In order to have pulled this off, here’s how it needed to end:
As CHAPPiE goes to transfer the consciousness of his maker into the tester drone, just before savant dies of a gunshot wound to the stomach, CHAPPiE hit’s ‘go’ on the computer and it fails. We see consciousness as it is expressed through the identified self is not something so simple as to be transferred into another vessel, that it is precious and that preciousness is that it dies with the body. We watch CHAPPiE come to this conclusion, we feel his extreme grief as the police come in to bear witness to CHAPPiE holding his maker, crying, screaming in pain, completely broken hearted. The police roll in ready to destroy CHAPPiE but put their guns down as the bear witness to the power of true humanity expressed in suffering. We all bear witness to this ultimate expression of vulnerability in stillness as CHAPPiE, holding the dead body of his maker says to him and also to his now dead mommy (she died in the meca-suit shoot out) that he’s sorry he failed to save them, that he is ready to join them in the “other place”, and dies. Then cutting to ‘daddie’, holding the dead body of his lover, ‘mommy’, completely distraught with grief and having no one else left in the world, takes his own life laying next to his love. Everyone who we as the audience had come to care for in the film, dies.
Epilogue with some newscast clips that expose the true story of CHAPPiE as an inspiration to the world, and an example of the value of life, love and sacrifice and BOOM! That’s some profound stuff right there. I’d cry, you’d cry, we’d all cry and though we would walk away sad, it would leave a mark of consideration for the preciousness of life. It would go down in movie history because it broke the mainstream rules and made something truly moving that actually said something of value.
But that’s not how CHAPPiE ends, no. The consciousness transfer is successful, they are both moved to new bodies that can live forever before the police come in. They escape and when we cut scene to Daddy standing over a bonfire (who, BTW has been an asshole throughout the entire movie until he stands honourable in the end by attempting to sacrifice himself to save his lover). As he is burning all of mommy’s things, he comes across a USB drive with “mommy’s consciousness” recorded on it. We see a flashback of them all happy family as CHAPPiE recorded mommy’s consciousness, and daddy looks down with pride and love (which is total garbage because the entire movie this guys a complete dirtbag and then last minute they throw in this loving daddy scene. Common?). So then, the movie ends with mommy’s consciousness being remotely uploaded to a new droid that CHAPPiE (now in hiding with Savant and Daddy) has designed on his laptop and had built at the weapons factory after hacking their system to gain remote access. Seriously, the movie actually ends with mommy-droids eyes opening in a closeup before the credits drop.

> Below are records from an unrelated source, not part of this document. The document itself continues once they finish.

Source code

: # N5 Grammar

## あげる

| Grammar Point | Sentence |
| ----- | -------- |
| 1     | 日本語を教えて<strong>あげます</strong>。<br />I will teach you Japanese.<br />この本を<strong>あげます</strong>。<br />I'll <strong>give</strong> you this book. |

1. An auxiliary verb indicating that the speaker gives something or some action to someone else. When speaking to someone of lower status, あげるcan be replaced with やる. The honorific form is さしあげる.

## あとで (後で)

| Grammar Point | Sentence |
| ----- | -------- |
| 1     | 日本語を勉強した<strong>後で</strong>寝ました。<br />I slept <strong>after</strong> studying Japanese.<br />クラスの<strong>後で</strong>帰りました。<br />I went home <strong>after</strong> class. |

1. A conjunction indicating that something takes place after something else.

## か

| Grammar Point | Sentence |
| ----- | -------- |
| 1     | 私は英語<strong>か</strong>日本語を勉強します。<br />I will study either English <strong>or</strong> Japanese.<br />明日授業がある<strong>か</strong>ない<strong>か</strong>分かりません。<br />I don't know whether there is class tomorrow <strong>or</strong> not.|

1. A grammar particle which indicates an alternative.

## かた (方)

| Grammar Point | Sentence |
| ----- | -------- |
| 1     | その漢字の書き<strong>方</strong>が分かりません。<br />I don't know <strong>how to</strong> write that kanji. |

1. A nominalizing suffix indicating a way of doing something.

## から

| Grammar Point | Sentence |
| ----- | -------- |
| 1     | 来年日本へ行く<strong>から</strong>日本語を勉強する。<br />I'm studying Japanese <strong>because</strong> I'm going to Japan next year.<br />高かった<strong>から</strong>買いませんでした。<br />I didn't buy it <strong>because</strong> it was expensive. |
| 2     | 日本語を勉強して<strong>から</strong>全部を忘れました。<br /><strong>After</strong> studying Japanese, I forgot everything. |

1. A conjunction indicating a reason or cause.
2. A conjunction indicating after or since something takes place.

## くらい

So there we have it. Instead of a powerful movie about the ephemeral beauty of life and the power of suffering to show us life’s true value, we get yet another contribution to the death-phobic culture through transhumanist escapism. How disappointing.

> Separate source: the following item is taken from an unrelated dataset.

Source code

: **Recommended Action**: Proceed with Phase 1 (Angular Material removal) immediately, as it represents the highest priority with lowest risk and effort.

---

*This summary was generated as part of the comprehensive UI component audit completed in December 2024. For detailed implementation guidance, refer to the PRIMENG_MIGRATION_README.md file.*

With all that being said, I did enjoy the movie. There are several powerful moments and is a rather insightful experience. It’s commentary and exploration on socio-emotional conditioning and humanity are only the overtones to subtle questions about genderfication and the blurred lines of ‘morality’. Even with the ending’s dismal failure to make any actually relevant statements (and ultimately let the entire movie and the audience down), it somehow leaves a space for contemplation. This film is an obvious notch on hollywood’s current remix and revamp movement, but there is something special about CHAPPiE that makes it worth watching, even if the ending traded profound beauty in tragedy for a weak transhumanist fantasy.